Denormalization is an approach to speeding up read-oriented data retrieval performance in a relational database, where the database administrator selectively adds back specific instances of redundant data after the data structure has been normalized. A denormalized database should not be confused with a database that has never been normalized.
Using normalization in SQL, a database will store different but related types of data in separate logical tables, called relations. When a query combines data from multiple tables into a single result table, it is called a join. The performance of such a join in the face of complex queries is often the occasion for the administrator to explore the denormalization alternative.
Normalization vs. denormalization
Multiple joins in the same query can have a negative impact on performance. As the number of tables spawned by the design increases, the complexity of the joins can create computing overhead that is unacceptable. Joins can be I/O intensive, and related query execution can consume an inordinate amount of time, sometimes even crashing applications.
With database denormalization, data designers stitch together disparate tables. This happens at the expense of a number of data redundancies, but it can be useful for cutting down on the number of joins, and thus speeding operations. The trade-off for the database designer lies in creating database systems that have fewer large tables or more small tables, based on resources and requirements for interactivity of queries. The designer must also weigh this against problems of data redundancy, especially the possibility of increased data inconsistency.
After data has been duplicated, the database designer must take into account how multiple instances of the data will be maintained. One way to denormalize a database is to allow the database management system to store redundant data on disk. This has the added benefit of ensuring the consistency of redundant copies. As disk costs have fallen over the years, such approaches have grown in popularity. Makers of relational databases have enhanced databases to ensure better consistency when denormalization is employed.
Logical data design
One of the approaches to denormalization is to denormalize the actual logical data design. This can quickly lead to inconsistent data. Rules called constraints can be used to specify how redundant copies of information are synchronized, but they increase the complexity of the database design and also run the risk of impacting write performance.

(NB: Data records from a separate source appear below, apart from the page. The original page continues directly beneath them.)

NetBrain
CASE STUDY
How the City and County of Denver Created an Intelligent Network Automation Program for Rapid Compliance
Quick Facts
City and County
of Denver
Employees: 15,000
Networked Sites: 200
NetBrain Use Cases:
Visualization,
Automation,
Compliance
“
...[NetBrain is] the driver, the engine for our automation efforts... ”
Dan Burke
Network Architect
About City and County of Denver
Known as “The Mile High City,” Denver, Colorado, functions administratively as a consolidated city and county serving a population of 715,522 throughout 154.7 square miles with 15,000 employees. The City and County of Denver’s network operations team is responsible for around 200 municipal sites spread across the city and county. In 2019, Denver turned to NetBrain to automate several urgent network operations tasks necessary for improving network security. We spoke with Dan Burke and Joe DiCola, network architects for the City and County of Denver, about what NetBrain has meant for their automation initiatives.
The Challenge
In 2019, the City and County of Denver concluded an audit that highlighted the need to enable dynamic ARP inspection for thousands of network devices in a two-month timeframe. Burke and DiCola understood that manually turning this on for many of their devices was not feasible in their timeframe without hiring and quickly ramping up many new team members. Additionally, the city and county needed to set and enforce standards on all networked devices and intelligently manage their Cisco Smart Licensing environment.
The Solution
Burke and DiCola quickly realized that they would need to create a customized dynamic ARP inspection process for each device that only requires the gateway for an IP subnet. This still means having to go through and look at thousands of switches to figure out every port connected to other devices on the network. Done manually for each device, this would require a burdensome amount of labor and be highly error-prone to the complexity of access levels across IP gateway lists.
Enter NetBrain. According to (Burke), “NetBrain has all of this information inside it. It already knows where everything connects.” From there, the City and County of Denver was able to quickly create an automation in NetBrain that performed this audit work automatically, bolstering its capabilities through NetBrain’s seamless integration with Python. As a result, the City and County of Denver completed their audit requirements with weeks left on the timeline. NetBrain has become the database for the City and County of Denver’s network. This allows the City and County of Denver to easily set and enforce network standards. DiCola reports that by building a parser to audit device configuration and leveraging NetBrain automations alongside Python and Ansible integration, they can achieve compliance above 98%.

Common cases where denormalization may effectively be used include pre-joined tables that package data for common uses, split tables tailored for specific user groups and combined tables that consolidate one-to-one and one-to-many relationships.
Denormalization in data warehousing and NoSQL
In relational data warehouses, denormalization often plays an important role. This is particularly true in dimensional databases as prescribed by influential data warehouse architect and author Ralph Kimball. His emphasis on dimensional structures that use denormalization is intended to speed query execution, which can be especially important in data warehouses used for business intelligence. Denormalization helps data warehouse administrators ensure more predictable performances.
Examples of denormalization go beyond denormalization in SQL. A type of denormalization also has use outside of relational databases. The technique is often employed in applications based on NoSQL databases, particularly document-oriented NoSQL databases. Such databases often underlie content management architectures for web profile pages that benefit from read-optimizations. The goal of denormalization in this context is to reduce the amount of time needed to assemble pages comprising disparate profile data. In such cases, maintaining data consistency becomes the job of the application, and, in turn, the application developer.